> **TASK PROMPT**:
Please reproduce the data exactly, excluding any pictures it contains.

=== SOURCE INFORMATION ===

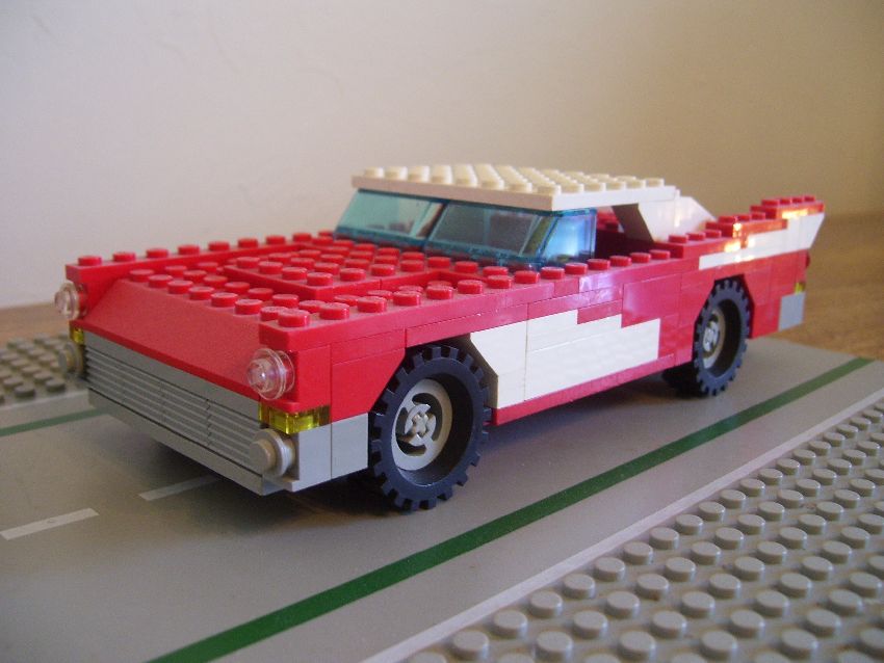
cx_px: 442
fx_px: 945
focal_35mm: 37
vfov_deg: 38.7
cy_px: 332
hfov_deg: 50.1
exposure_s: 1/8
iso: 160
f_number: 2.7
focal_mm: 6
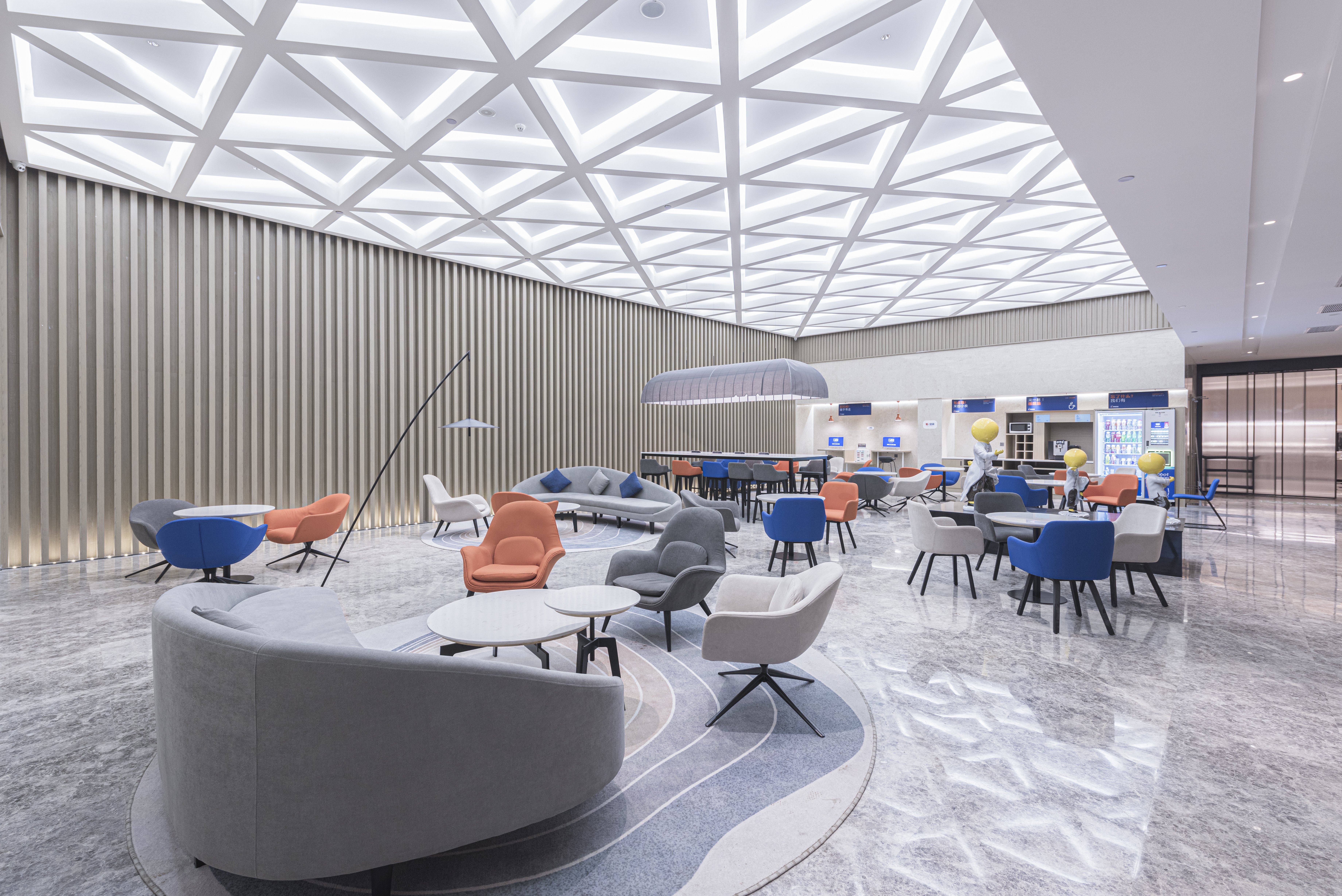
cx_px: 671
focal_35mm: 16
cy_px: 448
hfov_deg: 96.7
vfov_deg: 73.8
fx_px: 597
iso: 200
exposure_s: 1/6
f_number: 8
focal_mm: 16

===

> **PROBLEM SOLUTION**:
cx_px: 442
fx_px: 945
focal_35mm: 37
vfov_deg: 38.7
cy_px: 332
hfov_deg: 50.1
exposure_s: 1/8
iso: 160
f_number: 2.7
focal_mm: 6
cx_px: 671
focal_35mm: 16
cy_px: 448
hfov_deg: 96.7
vfov_deg: 73.8
fx_px: 597
iso: 200
exposure_s: 1/6
f_number: 8
focal_mm: 16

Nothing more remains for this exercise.